Darüber hinaus gewährte das BKA französischen Stellen Zugang zur Datei »International agierende gewaltbereite Störer« (IgaSt) gewährt. In der Datensammlung werden politische Aktivisten geführt, gegen die im Rahmen früherer »Veranstaltungen mit Globalisierungsbezug« Ermittlungsverfahren eingeleitet wurden. Gespeichert werden auch Referenten und Besucher von Mobilisierungsveranstaltungen im In- und Ausland oder Personen, die »im Inland als Globalisierungsgegner bekanntgeworden sind«.

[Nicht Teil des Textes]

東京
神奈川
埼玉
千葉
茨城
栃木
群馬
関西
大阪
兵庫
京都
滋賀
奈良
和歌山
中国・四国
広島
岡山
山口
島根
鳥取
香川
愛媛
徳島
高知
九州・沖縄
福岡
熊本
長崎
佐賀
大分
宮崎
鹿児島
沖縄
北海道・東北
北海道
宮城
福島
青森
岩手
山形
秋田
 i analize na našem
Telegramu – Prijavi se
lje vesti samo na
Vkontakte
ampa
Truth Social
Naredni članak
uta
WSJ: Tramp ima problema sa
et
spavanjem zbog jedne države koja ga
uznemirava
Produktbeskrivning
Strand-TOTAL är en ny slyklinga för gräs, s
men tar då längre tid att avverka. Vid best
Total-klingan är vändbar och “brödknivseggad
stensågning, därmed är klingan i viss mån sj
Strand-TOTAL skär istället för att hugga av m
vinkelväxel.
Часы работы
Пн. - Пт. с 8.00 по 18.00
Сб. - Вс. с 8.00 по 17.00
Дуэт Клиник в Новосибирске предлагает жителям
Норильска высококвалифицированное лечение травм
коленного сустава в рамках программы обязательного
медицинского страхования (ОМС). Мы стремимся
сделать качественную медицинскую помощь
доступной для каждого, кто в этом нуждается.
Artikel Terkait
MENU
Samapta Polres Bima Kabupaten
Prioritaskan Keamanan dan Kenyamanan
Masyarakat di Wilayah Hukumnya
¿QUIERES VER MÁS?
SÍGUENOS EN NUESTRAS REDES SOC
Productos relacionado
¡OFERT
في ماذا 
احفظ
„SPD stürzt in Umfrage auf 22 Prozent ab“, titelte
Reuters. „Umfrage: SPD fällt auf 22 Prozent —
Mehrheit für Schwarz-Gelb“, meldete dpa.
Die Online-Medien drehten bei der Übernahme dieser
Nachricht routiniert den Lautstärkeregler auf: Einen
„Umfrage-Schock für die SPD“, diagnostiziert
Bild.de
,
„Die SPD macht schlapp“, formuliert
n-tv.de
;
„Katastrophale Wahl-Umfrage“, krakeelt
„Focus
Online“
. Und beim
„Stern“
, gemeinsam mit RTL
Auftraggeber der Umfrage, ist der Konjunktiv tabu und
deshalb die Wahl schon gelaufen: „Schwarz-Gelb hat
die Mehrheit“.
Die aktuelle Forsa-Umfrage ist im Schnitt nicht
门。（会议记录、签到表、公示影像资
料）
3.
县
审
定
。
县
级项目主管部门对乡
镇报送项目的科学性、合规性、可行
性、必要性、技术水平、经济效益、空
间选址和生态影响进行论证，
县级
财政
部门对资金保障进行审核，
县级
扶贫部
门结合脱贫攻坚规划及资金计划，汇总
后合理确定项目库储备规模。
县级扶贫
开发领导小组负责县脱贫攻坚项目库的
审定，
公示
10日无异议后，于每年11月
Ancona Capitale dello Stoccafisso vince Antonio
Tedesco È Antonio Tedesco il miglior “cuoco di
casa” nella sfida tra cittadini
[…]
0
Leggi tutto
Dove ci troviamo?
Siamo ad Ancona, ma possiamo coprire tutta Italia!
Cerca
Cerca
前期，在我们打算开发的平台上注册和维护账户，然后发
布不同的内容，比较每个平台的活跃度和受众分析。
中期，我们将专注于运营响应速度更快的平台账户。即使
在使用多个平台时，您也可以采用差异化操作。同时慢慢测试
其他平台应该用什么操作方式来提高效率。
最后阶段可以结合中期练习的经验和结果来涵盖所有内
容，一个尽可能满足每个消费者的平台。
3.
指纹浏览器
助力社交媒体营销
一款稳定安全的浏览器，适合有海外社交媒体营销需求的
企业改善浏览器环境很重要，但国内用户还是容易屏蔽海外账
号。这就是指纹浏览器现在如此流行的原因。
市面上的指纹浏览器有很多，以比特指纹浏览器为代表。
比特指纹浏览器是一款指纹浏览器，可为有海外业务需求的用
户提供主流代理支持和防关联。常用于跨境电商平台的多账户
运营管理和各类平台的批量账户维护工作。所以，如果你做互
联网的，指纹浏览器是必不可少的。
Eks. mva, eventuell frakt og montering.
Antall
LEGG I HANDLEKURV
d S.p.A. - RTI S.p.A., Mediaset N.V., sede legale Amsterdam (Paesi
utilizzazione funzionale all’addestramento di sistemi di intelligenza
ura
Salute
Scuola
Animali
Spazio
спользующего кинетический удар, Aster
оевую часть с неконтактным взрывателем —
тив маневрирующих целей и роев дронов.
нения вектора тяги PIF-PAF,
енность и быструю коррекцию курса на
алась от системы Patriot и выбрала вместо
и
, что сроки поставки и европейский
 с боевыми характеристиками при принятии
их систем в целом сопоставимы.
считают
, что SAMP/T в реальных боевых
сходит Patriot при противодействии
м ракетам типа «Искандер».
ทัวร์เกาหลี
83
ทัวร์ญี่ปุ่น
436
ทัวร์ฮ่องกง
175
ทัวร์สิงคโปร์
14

Rechtliche Grundlage der grenzüberschreitenden Kooperation ist der »Vertrag von Prüm«, dessen Implementierung auf EU-Ebene vor allem Deutschland und Frankreich vorangetrieben hatten. Offiziell regelt das Abkommen die Vertiefung der »Zusammenarbeit zur Abwehr von Terrorismus, grenzüberschreitender Kriminalität und illegaler Migration«. Die Durchführung des Einsatzes beim NATO-Gipfel wurde im »Gemeinsamen Zentrum der deutsch-französischen Polizei- und Zollzusammenarbeit« geplant. Die Einrichtung der Koordinierungsstelle im Grenzstädtchen Kehl geht auf ein bilaterales Abkommen von 1997 zurück. Zu ihren Aufgaben gehören unter anderem »Aufklärungs-und Überwachungsmaßnahmen in den Grenzgebieten«.

Wie sehr der Abschlußbericht des Innenministeriums geschönt ist, läßt die Passage zu den im Rahmen des Schengener Grenzkodexes wiedereingeführten Grenzkontrollen erahnen. »Die Anreise von friedlichen Demonstrationsteilnehmern wurde hierdurch nicht eingeschränkt«, behauptet das Ministerium. Die Bundespolizei hatte rund 570000 Kontrollen durchgeführt und dabei 450 Einreiseverweigerungen und 126 Ausreiseuntersagungen ausgesprochen - laut dem Papier allerdings nur 121 im Zusammenhang mit den Protesten. Außerdem vermeldet die Behörde 2300 Feststellungen »anderer Delikte«. Größtenteils handelt es sich dabei um Festnahmen illegalisierter Migranten.

»Bezeichnend ist, welche Informationen in dem Bericht unterschlagen werden«, kommentiert Rechtsanwältin Angela Furmaniak aus Freiburg, Mitglied des Anwaltlichen Notdienstes beim NATO-Gipfel. Gegen die im Bericht erwähnten 121 Ausreiseverbote sei »in über 50 Fällen gerichtlich vorgegangen« worden, der Großteil der Verfügungen sei durch »die Verwaltungsgerichte für rechtswidrig erklärt« worden. In allen den Anwälten bekannten Fällen mußten Betroffene umgehend wieder freigelassen werden. Am Protest wurden sie dennoch gehindert. Auf Grundlage der BKA-Datei »International agierende gewaltbereite Störer« hätte ihnen die französische Polizei kurzerhand Einreiseverbote ausgesprochen.